> On Nov 10, 2015, at 10:52 AM, Alex Zavatone <z...@mac.com> wrote:
> 
> Here's a great reason to use objectForKey: wherever possible instead of 
> valueForKey: - valueForKey: with an unknown key will throw 
> NSUnknownKeyException saying "this class is not key value coding-compliant 
> for the key ".

Yes, but that’s a non-issue with NSDictionary because there are no unknown 
keys. It handle any key (that doesn’t start with an @) by looking it up in the 
dictionary.

I’m not saying you should use -valueForKey, just that you need to be clear on 
its behavior on _arbitrary_ objects vs. its behavior with NSDictionary.

> But if we remove the @ (obviously unintended), valueForKey causes an 
> EXC_BAD_ACCES while objectForKey reports "error: string literal must be 
> prefixed by '@'".

Um … you’re doing that in lldb?
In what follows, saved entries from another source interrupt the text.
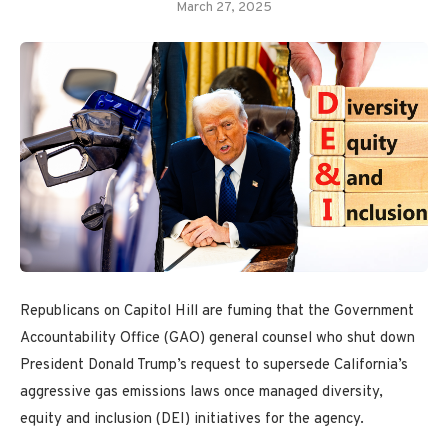
March 27, 2025
Republicans on Capitol Hill are fuming that the Government
Accountability Office (GAO) general counsel who shut down
President Donald Trump’s request to supersede California’s
aggressive gas emissions laws once managed diversity,
equity and inclusion (DEI) initiatives for the agency.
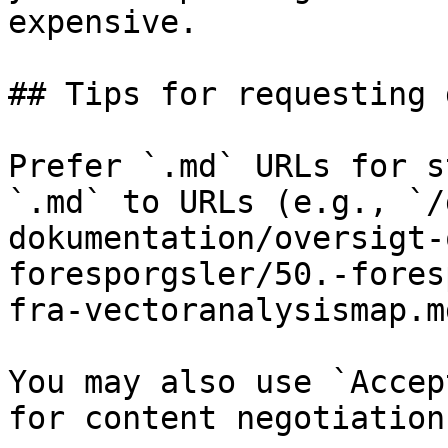
expensive.

## Tips for requesting 
Prefer `.md` URLs for s
`.md` to URLs (e.g., `/
dokumentation/oversigt-
foresporgsler/50.-fores
fra-vectoranalysismap.md
You may also use `Accep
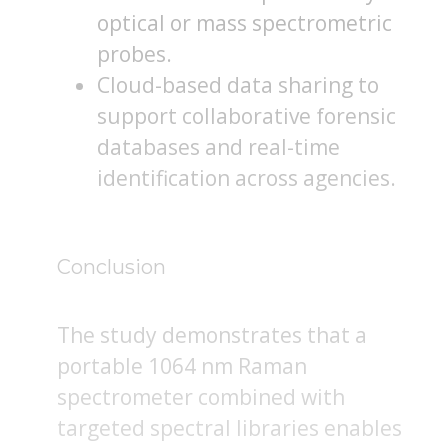
optical or mass spectrometric
probes.
Cloud-based data sharing to
support collaborative forensic
databases and real-time
identification across agencies.
Conclusion
The study demonstrates that a
portable 1064 nm Raman
spectrometer combined with
targeted spectral libraries enables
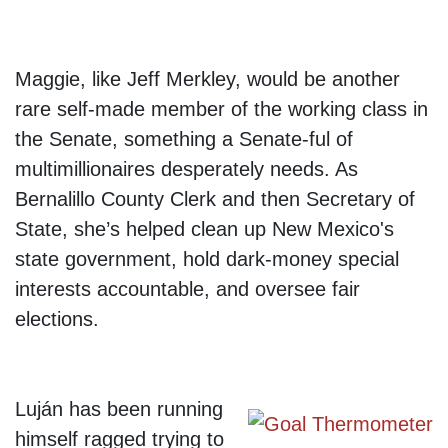
Maggie, like Jeff Merkley, would be another
rare self-made member of the working class in
the Senate, something a Senate-ful of
multimillionaires desperately needs. As
Bernalillo County Clerk and then Secretary of
State, she’s helped clean up New Mexico's
state government, hold dark-money special
interests accountable, and oversee fair
elections.
Luján has been running
himself ragged trying to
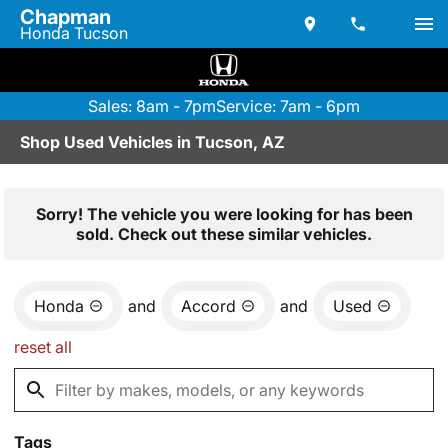
Chapman
Honda Tucson
Sales: 8am - 7pm
Service: 7am - 6pm
Shop Used Vehicles in Tucson, AZ
Sorry! The vehicle you were looking for has been
sold. Check out these similar vehicles.
Honda
and
Accord
and
Used
reset all
Tags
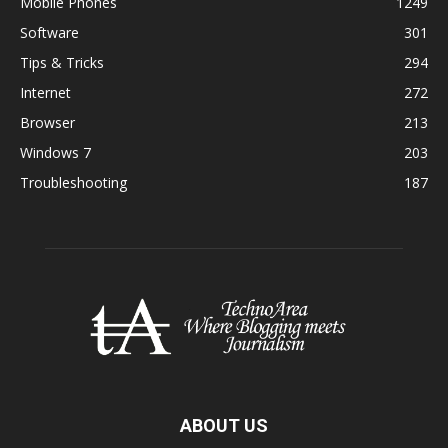
Mobile Phones
1249
Software
301
Tips & Tricks
294
Internet
272
Browser
213
Windows 7
203
Troubleshooting
187
ABOUT US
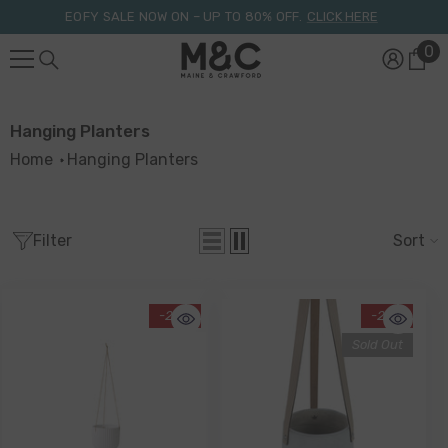
Skip To Content
EOFY SALE NOW ON – UP TO 80% OFF.
CLICK HERE
0
0
it
Hanging Planters
Home
Hanging Planters
Filter
Sort
-20%
-20%
Sold Out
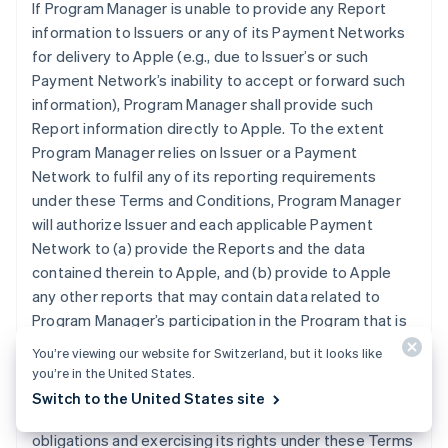
If Program Manager is unable to provide any Report
information to Issuers or any of its Payment Networks
for delivery to Apple (e.g., due to Issuer’s or such
Payment Network’s inability to accept or forward such
information), Program Manager shall provide such
Report information directly to Apple. To the extent
Program Manager relies on Issuer or a Payment
Network to fulfil any of its reporting requirements
under these Terms and Conditions, Program Manager
will authorize Issuer and each applicable Payment
Network to (a) provide the Reports and the data
contained therein to Apple, and (b) provide to Apple
any other reports that may contain data related to
Program Manager’s participation in the Program that is
otherwise in the possession of Issuer or an applicable
You’re viewing our website for Switzerland, but it looks like
Payment Network. Program Manager grants Apple the
you’re in the United States.
right and license to use any information contained in
Switch to the United States site
the Reports for purposes of Apple (i) performing its
obligations and exercising its rights under these Terms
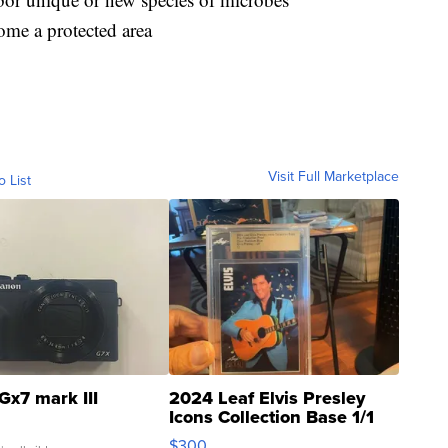
ome a protected area
Visit Full Marketplace
o List
Gx7 mark III
2024 Leaf Elvis Presley
Icons Collection Base 1/1
SSP Clear ...
$300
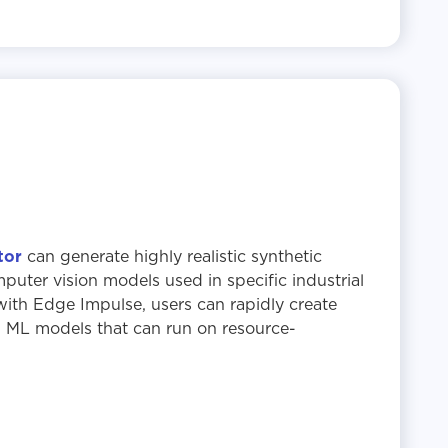
tor
can generate highly realistic synthetic
mputer vision models used in specific industrial
th Edge Impulse, users can rapidly create
l ML models that can run on resource-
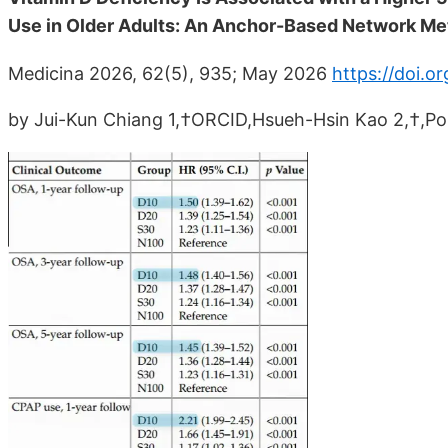
Use in Older Adults: An Anchor-Based Network Me
Medicina 2026, 62(5), 935; May 2026
https://doi.
by Jui-Kun Chiang 1,†ORCID,Hsueh-Hsin Kao 2,†,P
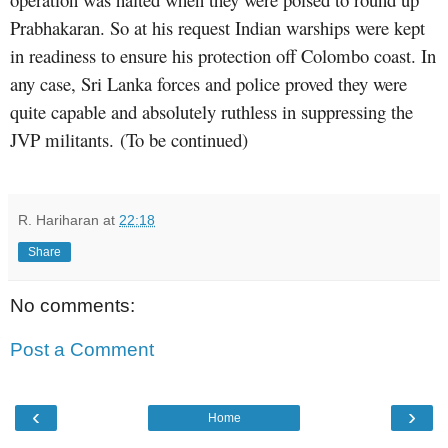
Prabhakaran. So at his request Indian warships were kept
in readiness to ensure his protection off Colombo coast. In
any case, Sri Lanka forces and police proved they were
quite capable and absolutely ruthless in suppressing the
JVP militants.
(To be continued)
R. Hariharan
at
22:18
Share
No comments:
Post a Comment
‹
›
Home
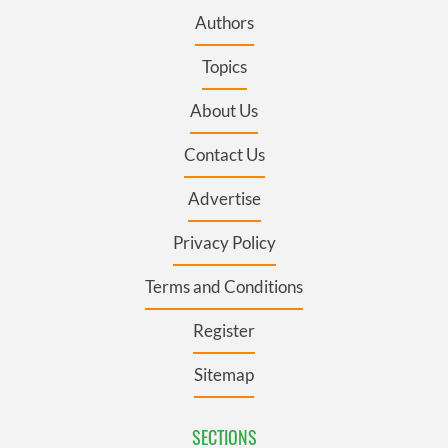
Authors
Topics
About Us
Contact Us
Advertise
Privacy Policy
Terms and Conditions
Register
Sitemap
SECTIONS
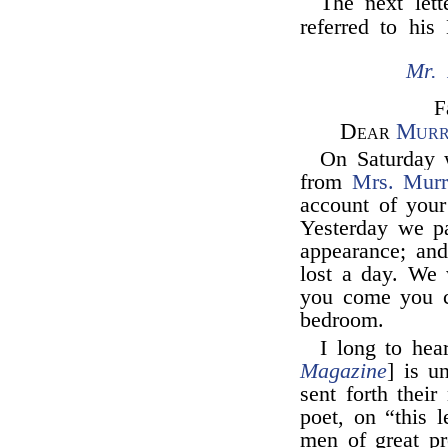
The next let
referred to his
Mr. 
F
Dear
Murr
On Saturday w
from
Mrs. Murr
account of your
Yesterday we pa
appearance; and
lost a day. We
you come you c
bedroom.
I long to hea
Magazine
] is u
sent forth their
poet, on “this 
men of great pr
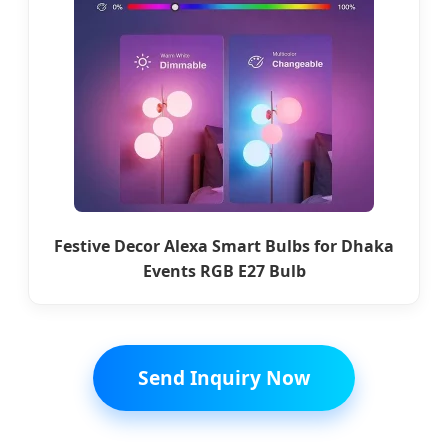
Festive Decor Alexa Smart Bulbs for Dhaka
Events RGB E27 Bulb
Send Inquiry Now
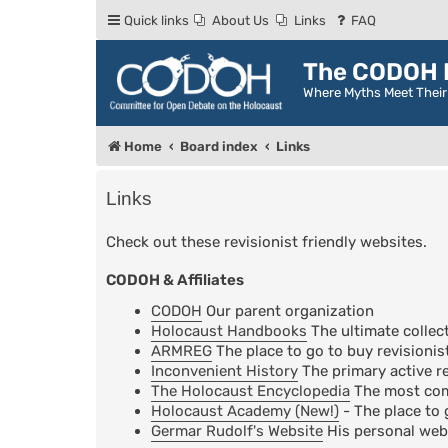
Quick links
About Us
Links
FAQ
The CODOH R
Where Myths Meet Thei
Home
Board index
Links
Links
Check out these revisionist friendly websites.
CODOH & Affiliates
CODOH
Our parent organization
Holocaust Handbooks
The ultimate collect
ARMREG
The place to go to buy revisionis
Inconvenient History
The primary active re
The Holocaust Encyclopedia
The most comp
Holocaust Academy (New!)
- The place to 
Germar Rudolf's Website
His personal web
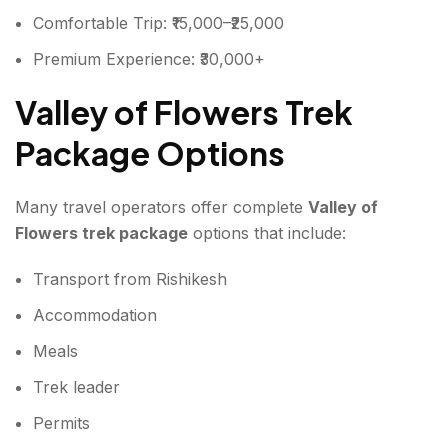
Comfortable Trip: ₹15,000–₹25,000
Premium Experience: ₹30,000+
Valley of Flowers Trek
Package Options
Many travel operators offer complete
Valley of
Flowers trek package
options that include:
Transport from Rishikesh
Accommodation
Meals
Trek leader
Permits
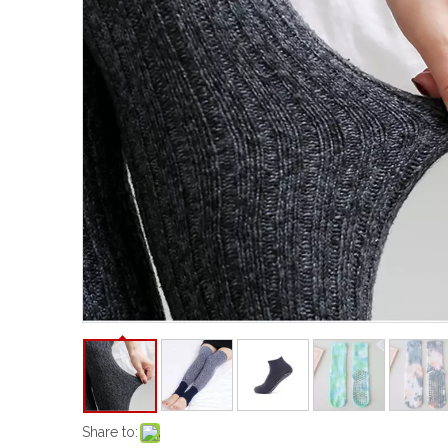
Share to:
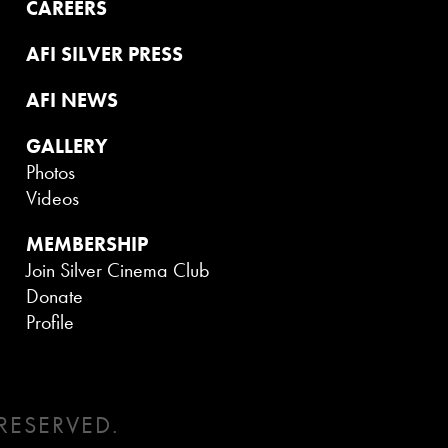
CAREERS
AFI SILVER PRESS
AFI NEWS
GALLERY
Photos
Videos
MEMBERSHIP
Join Silver Cinema Club
Donate
Profile
RESERVED.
The difference there seems like an lldb bug. It 
shouldn’t be allowing you to pass a C string literal as an id, no matter what 
method is being called.

> And David does state that whether an exception is thrown or not is 
> implementation dependent.  

Yes, the implementation OF THE CLASS BEING CALLED. Which is NSDictionary. 
Which, as we keep saying, handles any key by looking it up in the dictionary.